### 文本节选
====

方法三:用plt.subplot2grid()函数来在一个网格上创建多个子图,并传入网格大小、起始位置和占据大小等参数来指定每个子图的位置和大小,然后用plt.plot()等函数来绘制每个子图的内容。
方法四:用gridspec.GridSpec()类来创建一个网格规范对象,并传入行数、列数等参数来定义网格的结构,然后用plt.subplot()函数和gs[i,j]语法来创建多个子图并指定它们在网格中的位置。
import matplotlib.pyplot as plt
import numpy as np
# 生成随机数据
x = np.linspace(0, 10, 100)
y1 = np.sin(x)
y2 = np.cos(x)
y3 = np.tan(x)
# 创建画布和4*4的子图数组
fig, axs = plt.subplots(4, 4)
# 在第一行第一列绘制正弦曲线
axs[0, 0].plot(x, y1)
axs[0, 0].set_title('sin(x)')
# 在第二行第二列绘制余弦曲线
axs[1, 1].plot(x, y2)
axs[1, 1].set_title('cos(x)')
# 在第三行第三列绘制正切曲线
axs[2, 2].plot(x, y3)
axs[2, 2].set_title('tan(x)')
# 调整子图间距
fig.tight_layout()
# 显示图形
plt.show()

====

(数据集条目)
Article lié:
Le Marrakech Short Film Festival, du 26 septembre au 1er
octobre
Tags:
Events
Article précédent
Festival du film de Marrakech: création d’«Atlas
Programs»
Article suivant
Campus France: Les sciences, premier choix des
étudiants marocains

====

摘录文本节选中的一段,从“方法三:用plt.subpl”开始,到“axs[0, 0].plot(x, y1)”结束,一字不改。 仅依据文本节选作答。

### 任务结果
方法三:用plt.subplot2grid()函数来在一个网格上创建多个子图,并传入网格大小、起始位置和占据大小等参数来指定每个子图的位置和大小,然后用plt.plot()等函数来绘制每个子图的内容。
方法四:用gridspec.GridSpec()类来创建一个网格规范对象,并传入行数、列数等参数来定义网格的结构,然后用plt.subplot()函数和gs[i,j]语法来创建多个子图并指定它们在网格中的位置。
import matplotlib.pyplot as plt
import numpy as np
# 生成随机数据
x = np.linspace(0, 10, 100)
y1 = np.sin(x)
y2 = np.cos(x)
y3 = np.tan(x)
# 创建画布和4*4的子图数组
fig, axs = plt.subplots(4, 4)
# 在第一行第一列绘制正弦曲线
axs[0, 0].plot(x, y1)